6. the alimentation composition of claim 1, wherein uridine exists with the amount of about 0.15 mg/100 kcal-about 37 mg/100 kcal.

7. the alimentation composition of claim 1, wherein ceramide is selected from N-caprylyl-D-threo form-sphingol, N-(R, S) Alpha-hydroxy dodecane acyl group-D-erythro-sphingol and lactosylceramide.

8. the alimentation composition of claim 1, it also comprises and is selected from following nutrients: probio, prebiotics, beta glucan, source of iron and one or more combination thereof.

9. the alimentation composition of claim 1, it also comprises and is selected from following nutrients: DHA, arachidonic acid, resveratrol, cholesterol, lutein and at least one thereof or multiple combination.

10. the alimentation composition of claim 1, wherein said alimentation composition is babies ' formula milk powder.

11. 1 kinds of alimentation compositions, its every 100 kcal comprise:

(i) carbohydrate source between about 6 g and about 22 g;

(ii) protein source between about 1 g and about 7 g;

(iii) fat source between about 1.3 g and about 7.2 g; With

(iv) neural component, it comprises:

(a) phosphatidyl-ethanolamine between about 3.7 mg and about 37 mg;

(b) sphingomyelins between about 0.15 mg and about 73 mg;

(c) cytidine diphosphate-choline between about 37 mg and about 295 mg;

(d) ceramide between about 2.2 mg and about 22 mg;

(e) uridine between about 0.7 mg and about 37 mg;

(f) at least one gangliosides between about 0.9 mg and about 14.8 mg; Or

(g) one or more mixture aforementioned.

The alimentation composition of 12. claims 11, it also comprises every 100 kcal between about 9.60 x 10 ⁵cfu and about 3.80 x 10 ⁸probio between cfu.

The alimentation composition of 13. claims 11, it also comprises the prebiotics of every 100 kcal between about 0.3 g and about 1.2 g.

The alimentation composition of 14. claims 11, wherein said alimentation composition also comprises the DHA of every 100 kcal between about 4 mg and about 50 mg.

The alimentation composition of 15. claims 11, it also comprises at least one and is selected from following nutrients: DHA, arachidonic acid, lutein, resveratrol and cholesterol.
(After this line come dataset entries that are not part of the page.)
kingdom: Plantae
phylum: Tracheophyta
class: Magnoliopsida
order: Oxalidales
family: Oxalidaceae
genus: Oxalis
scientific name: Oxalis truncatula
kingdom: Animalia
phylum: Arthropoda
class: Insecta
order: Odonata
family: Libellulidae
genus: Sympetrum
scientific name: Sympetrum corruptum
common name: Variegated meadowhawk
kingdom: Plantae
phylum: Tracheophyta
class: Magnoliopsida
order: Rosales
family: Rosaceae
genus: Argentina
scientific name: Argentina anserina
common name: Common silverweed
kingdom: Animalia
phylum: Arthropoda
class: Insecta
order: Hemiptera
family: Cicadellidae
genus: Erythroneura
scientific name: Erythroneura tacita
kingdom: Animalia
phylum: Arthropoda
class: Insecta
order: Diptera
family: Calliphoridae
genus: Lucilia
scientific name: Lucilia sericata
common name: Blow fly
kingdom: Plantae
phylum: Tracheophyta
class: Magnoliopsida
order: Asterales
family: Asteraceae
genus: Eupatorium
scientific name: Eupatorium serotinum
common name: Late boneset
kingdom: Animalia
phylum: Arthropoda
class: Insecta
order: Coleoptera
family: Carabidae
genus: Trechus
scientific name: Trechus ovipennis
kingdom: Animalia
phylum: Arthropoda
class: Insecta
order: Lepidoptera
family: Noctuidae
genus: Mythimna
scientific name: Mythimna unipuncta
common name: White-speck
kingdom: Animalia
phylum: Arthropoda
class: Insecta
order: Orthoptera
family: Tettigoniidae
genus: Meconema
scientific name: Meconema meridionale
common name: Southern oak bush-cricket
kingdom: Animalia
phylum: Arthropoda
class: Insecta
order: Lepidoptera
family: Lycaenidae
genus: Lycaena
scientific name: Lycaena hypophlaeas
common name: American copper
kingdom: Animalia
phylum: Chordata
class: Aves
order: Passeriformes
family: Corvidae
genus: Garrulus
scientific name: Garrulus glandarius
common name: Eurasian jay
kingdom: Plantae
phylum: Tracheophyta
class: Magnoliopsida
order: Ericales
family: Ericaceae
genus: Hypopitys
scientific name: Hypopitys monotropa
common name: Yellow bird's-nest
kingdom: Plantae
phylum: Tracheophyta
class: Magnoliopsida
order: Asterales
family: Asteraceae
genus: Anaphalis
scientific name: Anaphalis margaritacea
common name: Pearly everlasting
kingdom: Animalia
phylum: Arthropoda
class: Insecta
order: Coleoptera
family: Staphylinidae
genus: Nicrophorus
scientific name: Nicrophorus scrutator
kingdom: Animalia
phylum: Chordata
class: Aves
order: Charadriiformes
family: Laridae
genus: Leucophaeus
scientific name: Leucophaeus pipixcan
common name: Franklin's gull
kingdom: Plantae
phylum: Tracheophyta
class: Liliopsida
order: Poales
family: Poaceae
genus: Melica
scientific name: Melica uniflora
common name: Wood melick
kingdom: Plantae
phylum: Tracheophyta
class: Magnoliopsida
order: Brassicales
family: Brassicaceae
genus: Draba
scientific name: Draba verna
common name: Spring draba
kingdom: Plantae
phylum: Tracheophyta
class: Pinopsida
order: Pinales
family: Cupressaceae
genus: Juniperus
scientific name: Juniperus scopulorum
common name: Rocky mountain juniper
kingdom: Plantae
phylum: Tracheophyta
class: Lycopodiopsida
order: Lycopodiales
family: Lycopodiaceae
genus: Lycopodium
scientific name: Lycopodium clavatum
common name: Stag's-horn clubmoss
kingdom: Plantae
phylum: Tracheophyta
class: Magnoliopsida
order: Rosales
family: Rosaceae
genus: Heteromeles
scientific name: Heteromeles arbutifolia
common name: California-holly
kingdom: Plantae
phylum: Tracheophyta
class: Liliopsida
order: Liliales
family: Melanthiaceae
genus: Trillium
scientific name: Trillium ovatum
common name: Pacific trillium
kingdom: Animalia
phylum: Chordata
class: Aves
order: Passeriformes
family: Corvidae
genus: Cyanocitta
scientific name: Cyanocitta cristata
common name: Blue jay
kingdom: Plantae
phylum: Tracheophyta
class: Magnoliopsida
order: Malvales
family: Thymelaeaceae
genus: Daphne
16. 1 kinds of methods promoting brain and nervous system health, described method comprises:

To target subject providing package carbohydrate containing source, the alimentation composition of protein source, fat source and neural component, wherein said neural component is selected from phosphatidyl-ethanolamine, sphingomyelins, cytidine diphosphate-choline, uridine, ceramide, at least one gangliosides or aforesaid at least one or multiple mixture.

The method of 17. claims 16, wherein said target subject is children experimenter.

The method of 18. claims 16, wherein said alimentation composition is babies ' formula milk powder.

The method of 19. claims 16, wherein said alimentation composition also comprises at least one and is selected from following nutrients: DHA, arachidonic acid, lutein, resveratrol and cholesterol.

The method of 20. claims 16, wherein said alimentation composition also comprises at least one and is selected from following nutrients: probio, prebiotics, beta glucan and source of iron.